Fires. Cyberattacks. Vandalism. Weather events. Utility service interruption. Supply chain disruptions. And more.
A variety of external events put small business operations at risk. Whether brief or extended, any service interruption is a threat to the bottom line, or the very existence of a small business. Cash-flow quickly slows while bills rapidly build when an external event halts business-as-usual.
Small businesses don’t always have the cash reserves or credit line to keep them solvent when disaster strikes. The key to surviving any service interruption is to understand vulnerabilities and build and test a risk mitigation strategy before the emergency.
Consider these seven tips to build an emergency preparedness plan and a post-emergency business continuity plan to help minimize losses and maximize recovery.
1. List Your Risks
Gather your employees and take time to brainstorm every scenario that could impact your business, and a series of steps to mitigate the impact from each. Discuss how likely each type of emergency will occur and the ramifications to your business following the event. For example, a business built in a flood plain of a major river has a higher risk than a one built on a mountain top. At the same time, the threat from cyberattacks is relatively the same for any business. Consulting with insurance, cybersecurity and other trusted advisors can help you better understand your risk for any emergency and take steps to protect your business and employees through prevention strategies. While prevention strategies my incur some added cost on the front-end, they can minimize or eliminate large losses long-term.
2. Employee Safety
Employee safety is an important consideration for every business owner and helps remind employees they are valued and a priority.
Regularly refresh evacuation plans based on employee input. Take time to clearly define roles and responsibilities and rehearse emergency plans so everyone is well-versed on proper procedures. Provide every employee with emergency numbers for local fire and police, and for other employees. Provide key employees with contact information for VIP customers, suppliers, vendors, and other key stakeholders.
Be sure to consider employee well-being post-emergency. Create a check-in process to keep employees informed on next steps and provide them with access to resources they may need on a personal level, like the business employee assistance hotline.
3. Customer Safety
Customer safety should also be a priority for every business. Even the smallest thing can pose a safety hazard and put your business and livelihood at risk. Slips, trips, and falls are a large portion of the injuries that are reported by customers each year. Keep aisles and walkways clear, mop spills, use antiskid mats and improve lighting and ventilation systems are ways to reduce risk. An appropriate fire suppression / sprinkler system consistent with local and state building codes will keep customers and employees safe, prevent loss of inventory or equipment, and potentially reduce insurance costs.

> _RECORDS SHOWN_:
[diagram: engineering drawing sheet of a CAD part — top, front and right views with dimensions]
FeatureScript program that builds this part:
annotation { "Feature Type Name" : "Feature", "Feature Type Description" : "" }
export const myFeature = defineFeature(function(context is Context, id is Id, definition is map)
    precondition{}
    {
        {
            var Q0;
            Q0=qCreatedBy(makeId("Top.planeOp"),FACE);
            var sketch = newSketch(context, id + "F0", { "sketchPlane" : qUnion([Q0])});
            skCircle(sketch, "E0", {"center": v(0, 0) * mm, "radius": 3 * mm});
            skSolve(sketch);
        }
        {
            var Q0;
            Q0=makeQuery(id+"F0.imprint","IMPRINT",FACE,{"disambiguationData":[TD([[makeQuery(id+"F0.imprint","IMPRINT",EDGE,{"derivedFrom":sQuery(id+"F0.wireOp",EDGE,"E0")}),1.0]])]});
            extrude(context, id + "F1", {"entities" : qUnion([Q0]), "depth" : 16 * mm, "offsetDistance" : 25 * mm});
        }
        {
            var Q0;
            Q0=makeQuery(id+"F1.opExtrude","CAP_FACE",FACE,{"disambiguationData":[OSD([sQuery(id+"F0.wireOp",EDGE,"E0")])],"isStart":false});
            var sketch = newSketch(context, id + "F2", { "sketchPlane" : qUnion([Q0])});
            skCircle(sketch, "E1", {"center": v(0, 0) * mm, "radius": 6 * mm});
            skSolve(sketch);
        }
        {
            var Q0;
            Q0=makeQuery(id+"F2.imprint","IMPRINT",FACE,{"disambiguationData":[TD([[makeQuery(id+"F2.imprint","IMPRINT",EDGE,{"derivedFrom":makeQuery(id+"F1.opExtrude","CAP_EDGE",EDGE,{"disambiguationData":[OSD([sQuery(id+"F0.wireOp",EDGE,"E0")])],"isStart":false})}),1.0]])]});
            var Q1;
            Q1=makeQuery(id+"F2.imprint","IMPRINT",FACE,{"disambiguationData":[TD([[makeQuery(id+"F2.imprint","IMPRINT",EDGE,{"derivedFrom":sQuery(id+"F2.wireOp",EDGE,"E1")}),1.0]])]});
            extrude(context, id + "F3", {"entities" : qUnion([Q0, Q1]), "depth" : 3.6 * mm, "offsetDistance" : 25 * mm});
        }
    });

> _WHAT NEEDS TO BE DONE_: Give the small business emergency planning text again, starting at the words "Small businesses don’t" and stopping after "before the emergency.", and substitute "catastrophe" for "disaster".

> _THE ANSWER_:
Small businesses don’t always have the cash reserves or credit line to keep them solvent when catastrophe strikes. The key to surviving any service interruption is to understand vulnerabilities and build and test a risk mitigation strategy before the emergency.